Jerusalem is the traditional centre of the Jewish people, where the Temple is – their place of worship. And it is at the time of the Passover – the biggest Jewish festival of the year.
Hundreds of thousands of pilgrims would have been crammed into the city - to remember the foundational story of the Jewish faith – the story of the Exodus. When their forebears had been in slavery in Egypt and had cried out to God and God had heard their prayer and answered them – sending Moses to lead them out of Egypt.
Wasn’t it the same in Jesus’ time?
The Jewish people saw themselves as in slavery to the Romans and crying out for God to anoint someone (the word Messiah means ‘anointed one’), someone like Moses to deliver them.
So, when Jesus rides into Jerusalem on a donkey, what does this mean?
Well, first and foremost Jesus is saying that he IS this Messiah, this anointed one, that the people have been waiting for. And he tells them this by arriving on a donkey – fulfilling an ancient scripture that prophesied that the Messiah would enter Jerusalem on a donkey.
The people recognise this and are excited.
They shout Hosanna which means ‘Save us!’ They recognise Jesus as the Messiah, the one God is sending to save them.
But they expect Jesus to square up to the Romans in the same way that Moses squared up to Pharaoh and the Egyptians.
But what does Jesus do?
He actually does things that are more offensive to the Jewish people than to the Romans. He overturns the tables in the Temple. He gets into arguments with the scribes and pharisees. He talks about the Temple being destroyed .

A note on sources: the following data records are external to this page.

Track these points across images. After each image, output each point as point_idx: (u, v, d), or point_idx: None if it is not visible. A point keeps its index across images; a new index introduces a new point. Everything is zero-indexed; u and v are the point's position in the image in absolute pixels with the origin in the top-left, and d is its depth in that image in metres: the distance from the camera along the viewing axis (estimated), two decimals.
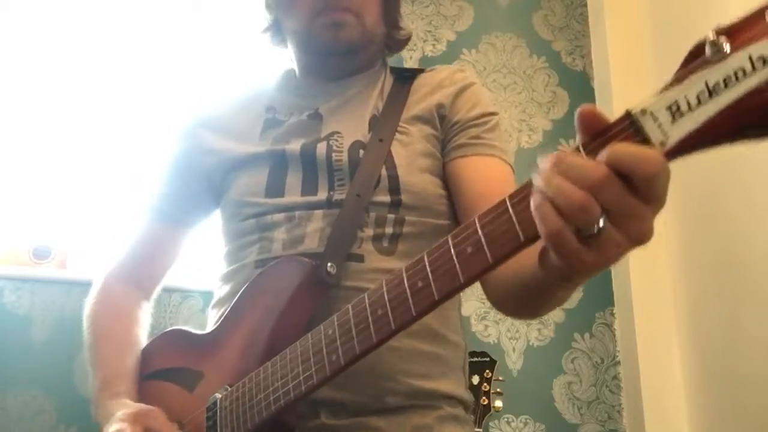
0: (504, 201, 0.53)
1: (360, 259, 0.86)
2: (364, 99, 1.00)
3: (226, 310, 0.90)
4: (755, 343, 1.60)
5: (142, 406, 0.84)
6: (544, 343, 2.27)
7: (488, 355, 1.91)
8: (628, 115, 0.46)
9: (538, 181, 0.48)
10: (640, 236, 0.47)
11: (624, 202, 0.46)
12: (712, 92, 0.43)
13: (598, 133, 0.48)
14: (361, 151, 0.92)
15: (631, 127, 0.46)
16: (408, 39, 1.10)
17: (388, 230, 0.88)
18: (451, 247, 0.57)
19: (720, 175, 1.80)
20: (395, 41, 1.09)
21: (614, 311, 2.28)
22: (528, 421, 2.18)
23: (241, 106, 1.05)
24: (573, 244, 0.47)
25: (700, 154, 0.46)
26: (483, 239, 0.54)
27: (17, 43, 2.29)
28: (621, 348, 2.22)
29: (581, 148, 0.49)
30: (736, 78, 0.42)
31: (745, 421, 1.64)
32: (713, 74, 0.43)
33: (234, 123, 1.03)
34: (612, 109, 2.27)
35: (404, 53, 2.62)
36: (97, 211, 2.20)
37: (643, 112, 0.46)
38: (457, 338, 0.93)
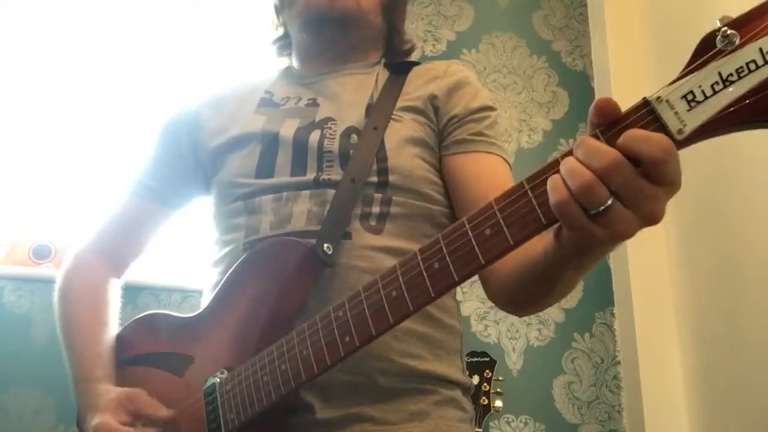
0: (522, 184, 0.55)
1: (348, 236, 0.87)
2: (360, 88, 1.01)
3: (215, 292, 0.90)
4: (755, 342, 1.60)
5: (125, 390, 0.84)
6: (544, 343, 2.27)
7: (488, 355, 1.91)
8: (645, 102, 0.49)
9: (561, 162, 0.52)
10: (652, 216, 0.50)
11: (633, 183, 0.49)
12: (725, 82, 0.45)
13: (616, 121, 0.51)
14: (354, 137, 0.93)
15: (648, 114, 0.49)
16: (410, 51, 1.13)
17: (375, 209, 0.89)
18: (469, 230, 0.58)
19: (720, 175, 1.80)
20: (396, 50, 1.12)
21: (614, 311, 2.28)
22: (528, 421, 2.18)
23: (240, 92, 1.07)
24: (580, 218, 0.50)
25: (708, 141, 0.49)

He does all these things because he sees how the Jewish authorities are collaborating with the Romans in oppressing and exploiting people. He wants things to change – not so much by fighting the Romans but by changing peoples’ hearts and minds.
But the Jewish people just see a man who is not living up their expectations. Who is not the kind of Messiah they had in mind.
So the cries turn from Hosanna! to Crucify!
The complaint is that Jesus sees himself as the Son of God, as Lord and Saviour – all titles that the Romans saw as being fitting for Caesar alone.
So, by the end of the week, Jesus has been arrested, accused of challenging imperial authority and then faces the consequences of this crime. Being nailed to a cross and left to die.
A punishment that was intended to deter others from following his example and challenging the way things were.
Well the story, as you know, goes on. And doesn’t end at the Cross.
And there are many more questions to consider. Like, why do Christians celebrate Easter? What is the good news about this story?
I’d like to encourage you this year to try to answer those questions yourself.
If you can, this Holy Week and Easter, find a church and attend as many services as possible. Hear the stories of Palm Sunday, Maundy Thursday (when Jesus washes his disciples’ feet and institutes holy communion), Good Friday and, of course, Easter Day.
Walk the ‘via dolorosa,’ the road of sorrow, with Jesus. Make the journey from crying Hosanna! to crying Crucify!
And then, see with what joy you may proclaim ‘Alleluia! He is risen’ on Easter Day.